Exercise details: The records below should be written out again, exactly.

____ Input data

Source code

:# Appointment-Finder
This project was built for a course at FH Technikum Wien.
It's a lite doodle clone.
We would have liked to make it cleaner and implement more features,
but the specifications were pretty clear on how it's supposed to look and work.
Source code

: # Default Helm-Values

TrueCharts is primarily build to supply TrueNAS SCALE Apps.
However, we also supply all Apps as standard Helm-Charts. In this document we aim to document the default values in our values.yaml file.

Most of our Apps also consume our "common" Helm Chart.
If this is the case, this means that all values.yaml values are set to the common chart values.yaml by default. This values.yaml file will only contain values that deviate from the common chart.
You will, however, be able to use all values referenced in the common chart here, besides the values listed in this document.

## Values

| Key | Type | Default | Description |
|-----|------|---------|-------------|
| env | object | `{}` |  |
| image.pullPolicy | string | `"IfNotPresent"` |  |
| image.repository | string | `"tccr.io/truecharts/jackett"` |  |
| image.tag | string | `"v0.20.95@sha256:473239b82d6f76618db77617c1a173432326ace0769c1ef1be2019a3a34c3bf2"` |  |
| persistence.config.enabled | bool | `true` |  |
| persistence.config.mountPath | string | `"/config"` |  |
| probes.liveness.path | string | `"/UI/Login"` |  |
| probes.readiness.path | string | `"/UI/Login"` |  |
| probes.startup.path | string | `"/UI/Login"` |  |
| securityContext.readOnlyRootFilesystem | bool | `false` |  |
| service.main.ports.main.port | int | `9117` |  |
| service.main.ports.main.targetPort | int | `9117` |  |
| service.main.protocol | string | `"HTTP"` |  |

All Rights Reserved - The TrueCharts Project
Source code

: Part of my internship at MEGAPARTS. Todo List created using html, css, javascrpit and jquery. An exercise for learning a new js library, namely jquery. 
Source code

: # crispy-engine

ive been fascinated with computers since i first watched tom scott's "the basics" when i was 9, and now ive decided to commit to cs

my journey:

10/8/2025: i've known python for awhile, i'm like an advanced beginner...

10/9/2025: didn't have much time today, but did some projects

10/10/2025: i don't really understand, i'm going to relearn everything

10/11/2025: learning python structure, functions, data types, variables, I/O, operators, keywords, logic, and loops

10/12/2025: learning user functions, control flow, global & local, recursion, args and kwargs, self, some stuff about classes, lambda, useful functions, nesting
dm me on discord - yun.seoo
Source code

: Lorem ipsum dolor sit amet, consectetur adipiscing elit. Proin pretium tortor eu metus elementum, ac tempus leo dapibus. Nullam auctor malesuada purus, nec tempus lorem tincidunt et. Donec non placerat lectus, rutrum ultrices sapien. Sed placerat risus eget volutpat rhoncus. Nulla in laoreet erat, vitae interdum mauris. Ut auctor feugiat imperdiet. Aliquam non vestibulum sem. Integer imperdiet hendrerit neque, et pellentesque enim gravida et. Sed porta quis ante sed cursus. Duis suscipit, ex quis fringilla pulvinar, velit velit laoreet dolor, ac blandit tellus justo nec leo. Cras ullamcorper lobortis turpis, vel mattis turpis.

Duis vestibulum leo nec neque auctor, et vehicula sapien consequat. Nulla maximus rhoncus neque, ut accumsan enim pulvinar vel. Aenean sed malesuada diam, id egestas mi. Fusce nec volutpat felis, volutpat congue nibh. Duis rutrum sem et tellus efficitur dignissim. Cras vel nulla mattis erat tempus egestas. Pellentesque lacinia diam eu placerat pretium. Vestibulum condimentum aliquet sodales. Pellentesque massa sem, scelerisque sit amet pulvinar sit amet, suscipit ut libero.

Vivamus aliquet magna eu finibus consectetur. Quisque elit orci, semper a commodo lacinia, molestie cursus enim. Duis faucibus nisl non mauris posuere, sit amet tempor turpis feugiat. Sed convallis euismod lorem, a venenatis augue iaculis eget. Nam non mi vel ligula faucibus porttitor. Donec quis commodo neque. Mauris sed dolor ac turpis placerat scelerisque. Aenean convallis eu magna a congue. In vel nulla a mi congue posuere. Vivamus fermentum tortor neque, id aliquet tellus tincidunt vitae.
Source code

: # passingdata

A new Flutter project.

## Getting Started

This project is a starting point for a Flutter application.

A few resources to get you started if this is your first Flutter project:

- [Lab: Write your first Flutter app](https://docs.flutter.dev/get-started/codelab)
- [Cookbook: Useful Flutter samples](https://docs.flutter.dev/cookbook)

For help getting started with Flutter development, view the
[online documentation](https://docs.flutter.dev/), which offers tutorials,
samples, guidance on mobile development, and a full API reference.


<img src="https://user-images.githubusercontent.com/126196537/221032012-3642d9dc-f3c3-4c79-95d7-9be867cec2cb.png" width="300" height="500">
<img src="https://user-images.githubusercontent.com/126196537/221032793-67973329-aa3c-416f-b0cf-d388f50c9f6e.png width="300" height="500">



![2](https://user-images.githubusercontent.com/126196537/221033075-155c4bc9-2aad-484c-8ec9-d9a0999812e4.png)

________

Answer to this task:
Source code

:# Appointment-Finder
This project was built for a course at FH Technikum Wien.
It's a lite doodle clone.
We would have liked to make it cleaner and implement more features,
but the specifications were pretty clear on how it's supposed to look and work.
Source code

: # Default Helm-Values

TrueCharts is primarily build to supply TrueNAS SCALE Apps.
However, we also supply all Apps as standard Helm-Charts. In this document we aim to document the default values in our values.yaml file.

Most of our Apps also consume our "common" Helm Chart.
If this is the case, this means that all values.yaml values are set to the common chart values.yaml by default. This values.yaml file will only contain values that deviate from the common chart.
You will, however, be able to use all values referenced in the common chart here, besides the values listed in this document.

## Values

| Key | Type | Default | Description |
|-----|------|---------|-------------|
| env | object | `{}` |  |
| image.pullPolicy | string | `"IfNotPresent"` |  |
| image.repository | string | `"tccr.io/truecharts/jackett"` |  |
| image.tag | string | `"v0.20.95@sha256:473239b82d6f76618db77617c1a173432326ace0769c1ef1be2019a3a34c3bf2"` |  |
| persistence.config.enabled | bool | `true` |  |
| persistence.config.mountPath | string | `"/config"` |  |
| probes.liveness.path | string | `"/UI/Login"` |  |
| probes.readiness.path | string | `"/UI/Login"` |  |
| probes.startup.path | string | `"/UI/Login"` |  |
| securityContext.readOnlyRootFilesystem | bool | `false` |  |
| service.main.ports.main.port | int | `9117` |  |
| service.main.ports.main.targetPort | int | `9117` |  |
| service.main.protocol | string | `"HTTP"` |  |

All Rights Reserved - The TrueCharts Project
Source code

: Part of my internship at MEGAPARTS. Todo List created using html, css, javascrpit and jquery. An exercise for learning a new js library, namely jquery. 
Source code

: # crispy-engine

ive been fascinated with computers since i first watched tom scott's "the basics" when i was 9, and now ive decided to commit to cs

my journey:

10/8/2025: i've known python for awhile, i'm like an advanced beginner...

10/9/2025: didn't have much time today, but did some projects

10/10/2025: i don't really understand, i'm going to relearn everything

10/11/2025: learning python structure, functions, data types, variables, I/O, operators, keywords, logic, and loops

10/12/2025: learning user functions, control flow, global & local, recursion, args and kwargs, self, some stuff about classes, lambda, useful functions, nesting
dm me on discord - yun.seoo
Source code

: Lorem ipsum dolor sit amet, consectetur adipiscing elit. Proin pretium tortor eu metus elementum, ac tempus leo dapibus. Nullam auctor malesuada purus, nec tempus lorem tincidunt et. Donec non placerat lectus, rutrum ultrices sapien. Sed placerat risus eget volutpat rhoncus. Nulla in laoreet erat, vitae interdum mauris. Ut auctor feugiat imperdiet. Aliquam non vestibulum sem. Integer imperdiet hendrerit neque, et pellentesque enim gravida et. Sed porta quis ante sed cursus. Duis suscipit, ex quis fringilla pulvinar, velit velit laoreet dolor, ac blandit tellus justo nec leo. Cras ullamcorper lobortis turpis, vel mattis turpis.

Duis vestibulum leo nec neque auctor, et vehicula sapien consequat. Nulla maximus rhoncus neque, ut accumsan enim pulvinar vel. Aenean sed malesuada diam, id egestas mi. Fusce nec volutpat felis, volutpat congue nibh. Duis rutrum sem et tellus efficitur dignissim. Cras vel nulla mattis erat tempus egestas. Pellentesque lacinia diam eu placerat pretium. Vestibulum condimentum aliquet sodales. Pellentesque massa sem, scelerisque sit amet pulvinar sit amet, suscipit ut libero.

Vivamus aliquet magna eu finibus consectetur. Quisque elit orci, semper a commodo lacinia, molestie cursus enim. Duis faucibus nisl non mauris posuere, sit amet tempor turpis feugiat. Sed convallis euismod lorem, a venenatis augue iaculis eget. Nam non mi vel ligula faucibus porttitor. Donec quis commodo neque. Mauris sed dolor ac turpis placerat scelerisque. Aenean convallis eu magna a congue. In vel nulla a mi congue posuere. Vivamus fermentum tortor neque, id aliquet tellus tincidunt vitae.
Source code

: # passingdata

A new Flutter project.

## Getting Started

This project is a starting point for a Flutter application.

A few resources to get you started if this is your first Flutter project:

- [Lab: Write your first Flutter app](https://docs.flutter.dev/get-started/codelab)
- [Cookbook: Useful Flutter samples](https://docs.flutter.dev/cookbook)

For help getting started with Flutter development, view the
[online documentation](https://docs.flutter.dev/), which offers tutorials,
samples, guidance on mobile development, and a full API reference.


<img src="https://user-images.githubusercontent.com/126196537/221032012-3642d9dc-f3c3-4c79-95d7-9be867cec2cb.png" width="300" height="500">
<img src="https://user-images.githubusercontent.com/126196537/221032793-67973329-aa3c-416f-b0cf-d388f50c9f6e.png width="300" height="500">



![2](https://user-images.githubusercontent.com/126196537/221033075-155c4bc9-2aad-484c-8ec9-d9a0999812e4.png)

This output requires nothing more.